* [Material provided]:
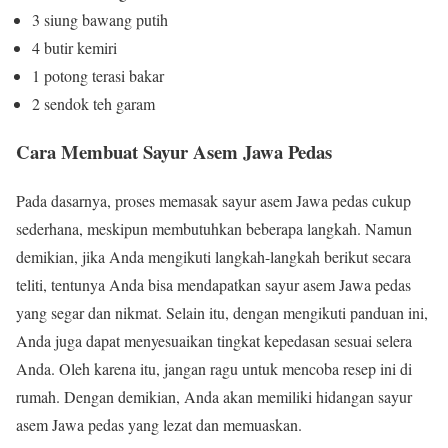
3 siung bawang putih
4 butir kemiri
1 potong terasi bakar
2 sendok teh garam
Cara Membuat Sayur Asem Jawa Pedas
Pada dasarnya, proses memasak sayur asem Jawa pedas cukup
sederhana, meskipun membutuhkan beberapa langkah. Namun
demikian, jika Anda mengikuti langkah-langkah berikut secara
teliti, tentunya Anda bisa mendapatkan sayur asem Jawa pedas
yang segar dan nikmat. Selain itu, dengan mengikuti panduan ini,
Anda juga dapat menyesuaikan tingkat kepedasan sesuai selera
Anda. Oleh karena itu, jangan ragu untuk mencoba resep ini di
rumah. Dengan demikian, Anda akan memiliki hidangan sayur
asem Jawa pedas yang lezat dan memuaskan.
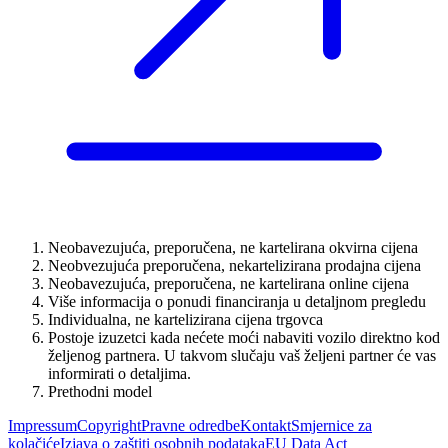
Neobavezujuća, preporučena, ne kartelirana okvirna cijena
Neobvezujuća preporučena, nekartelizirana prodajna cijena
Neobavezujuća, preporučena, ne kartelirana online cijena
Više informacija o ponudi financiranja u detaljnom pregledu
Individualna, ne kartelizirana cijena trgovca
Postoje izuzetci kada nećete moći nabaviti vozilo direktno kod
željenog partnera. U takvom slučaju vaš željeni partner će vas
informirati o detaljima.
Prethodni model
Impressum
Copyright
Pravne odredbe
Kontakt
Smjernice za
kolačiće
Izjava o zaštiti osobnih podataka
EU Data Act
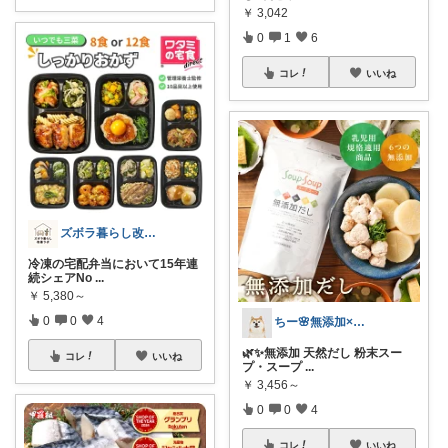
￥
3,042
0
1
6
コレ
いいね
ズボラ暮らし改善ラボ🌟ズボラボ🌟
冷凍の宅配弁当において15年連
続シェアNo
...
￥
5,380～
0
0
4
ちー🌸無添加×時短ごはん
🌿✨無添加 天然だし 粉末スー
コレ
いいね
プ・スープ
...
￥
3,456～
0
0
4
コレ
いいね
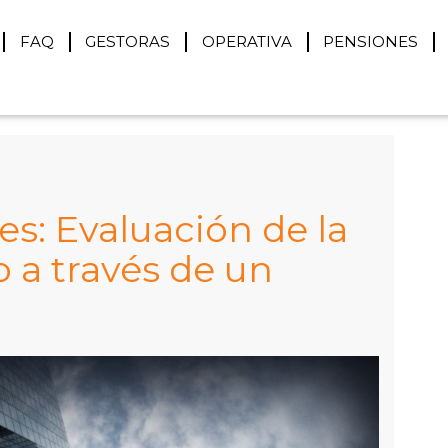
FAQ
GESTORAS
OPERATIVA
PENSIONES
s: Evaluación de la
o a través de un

* [Goal of the exercise]: Transcribe every line of text from the records above, leaving out the pictures.

* [Output of the exercise]:
3 siung bawang putih
4 butir kemiri
1 potong terasi bakar
2 sendok teh garam
Cara Membuat Sayur Asem Jawa Pedas
Pada dasarnya, proses memasak sayur asem Jawa pedas cukup
sederhana, meskipun membutuhkan beberapa langkah. Namun
demikian, jika Anda mengikuti langkah-langkah berikut secara
teliti, tentunya Anda bisa mendapatkan sayur asem Jawa pedas
yang segar dan nikmat. Selain itu, dengan mengikuti panduan ini,
Anda juga dapat menyesuaikan tingkat kepedasan sesuai selera
Anda. Oleh karena itu, jangan ragu untuk mencoba resep ini di
rumah. Dengan demikian, Anda akan memiliki hidangan sayur
asem Jawa pedas yang lezat dan memuaskan.
Neobavezujuća, preporučena, ne kartelirana okvirna cijena
Neobvezujuća preporučena, nekartelizirana prodajna cijena
Neobavezujuća, preporučena, ne kartelirana online cijena
Više informacija o ponudi financiranja u detaljnom pregledu
Individualna, ne kartelizirana cijena trgovca
Postoje izuzetci kada nećete moći nabaviti vozilo direktno kod
željenog partnera. U takvom slučaju vaš željeni partner će vas
informirati o detaljima.
Prethodni model
Impressum
Copyright
Pravne odredbe
Kontakt
Smjernice za
kolačiće
Izjava o zaštiti osobnih podataka
EU Data Act
￥
3,042
0
1
6
コレ
いいね
ズボラ暮らし改善ラボ🌟ズボラボ🌟
冷凍の宅配弁当において15年連
続シェアNo
...
￥
5,380～
0
0
4
ちー🌸無添加×時短ごはん
🌿✨無添加 天然だし 粉末スー
コレ
いいね
プ・スープ
...
￥
3,456～
0
0
4
コレ
いいね
FAQ
GESTORAS
OPERATIVA
PENSIONES
s: Evaluación de la
o a través de un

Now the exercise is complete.